(Exercise data Opens)
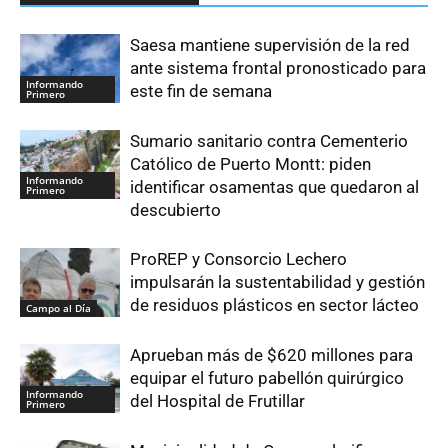
Saesa mantiene supervisión de la red
ante sistema frontal pronosticado para
Informando
este fin de semana
Primero
Sumario sanitario contra Cementerio
Católico de Puerto Montt: piden
Informando
identificar osamentas que quedaron al
Primero
descubierto
ProREP y Consorcio Lechero
impulsarán la sustentabilidad y gestión
de residuos plásticos en sector lácteo
Campo al Día
Aprueban más de $620 millones para
equipar el futuro pabellón quirúrgico
Informando
del Hospital de Frutillar
Primero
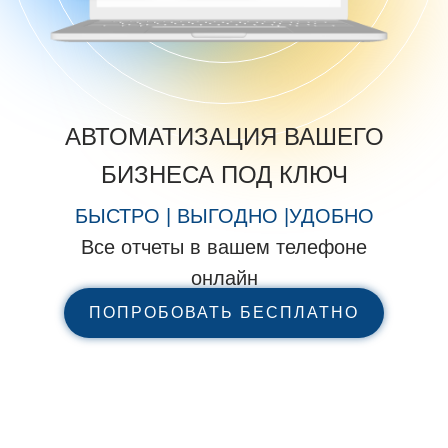
ОСТАВИТЬ ЗАЯВКУ
АВТОМАТИЗАЦИЯ ВАШЕГО
БИЗНЕСА ПОД КЛЮЧ
БЫСТРО | ВЫГОДНО |УДОБНО
Все отчеты в вашем телефоне
онлайн
ПОПРОБОВАТЬ БЕСПЛАТНО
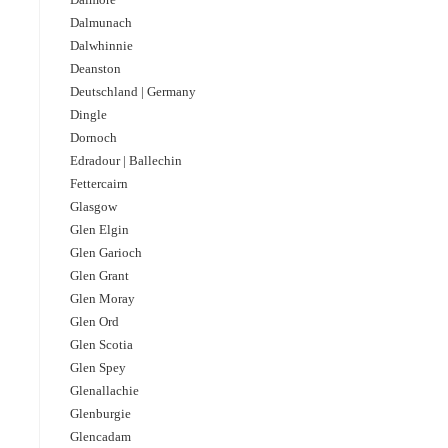
Dalmunach
Dalwhinnie
Deanston
Deutschland | Germany
Dingle
Dornoch
Edradour | Ballechin
Fettercairn
Glasgow
Glen Elgin
Glen Garioch
Glen Grant
Glen Moray
Glen Ord
Glen Scotia
Glen Spey
Glenallachie
Glenburgie
Glencadam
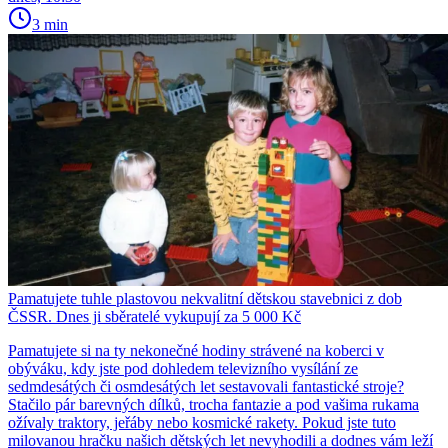
3 min
Pamatujete tuhle plastovou nekvalitní dětskou stavebnici z dob
ČSSR. Dnes ji sběratelé vykupují za 5 000 Kč
Pamatujete si na ty nekonečné hodiny strávené na koberci v
obýváku, kdy jste pod dohledem televizního vysílání ze
sedmdesátých či osmdesátých let sestavovali fantastické stroje?
Stačilo pár barevných dílků, trocha fantazie a pod vašima rukama
ožívaly traktory, jeřáby nebo kosmické rakety. Pokud jste tuto
milovanou hračku našich dětských let nevyhodili a dodnes vám leží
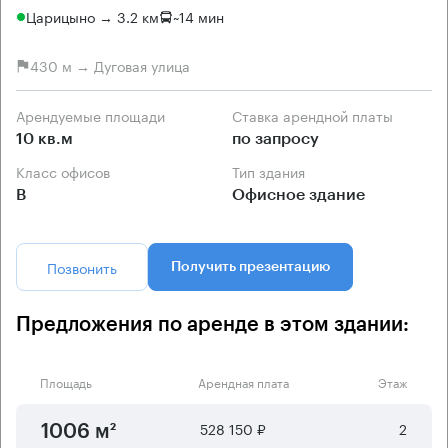
Царицыно → 3.2 км
~
14 мин
430 м → Дуговая улица
Арендуемые площади
Ставка арендной платы
10 кв.м
по запросу
Класс офисов
Тип здания
B
Офисное здание
Позвонить
Получить презентацию
Предложения по аренде в этом здании:
Площадь
Арендная плата
Этаж
528 150 ₽
2
1006 м²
(Exercise data Closes)
(Exercise aim) Reproduce the line containing "Ставка арендной платы" and every line after it. Stop at the last line of the records, and add nothing.

(Solution for this exercise)
Ставка арендной платы
10 кв.м
по запросу
Класс офисов
Тип здания
B
Офисное здание
Позвонить
Получить презентацию
Предложения по аренде в этом здании:
Площадь
Арендная плата
Этаж
528 150 ₽
2
1006 м²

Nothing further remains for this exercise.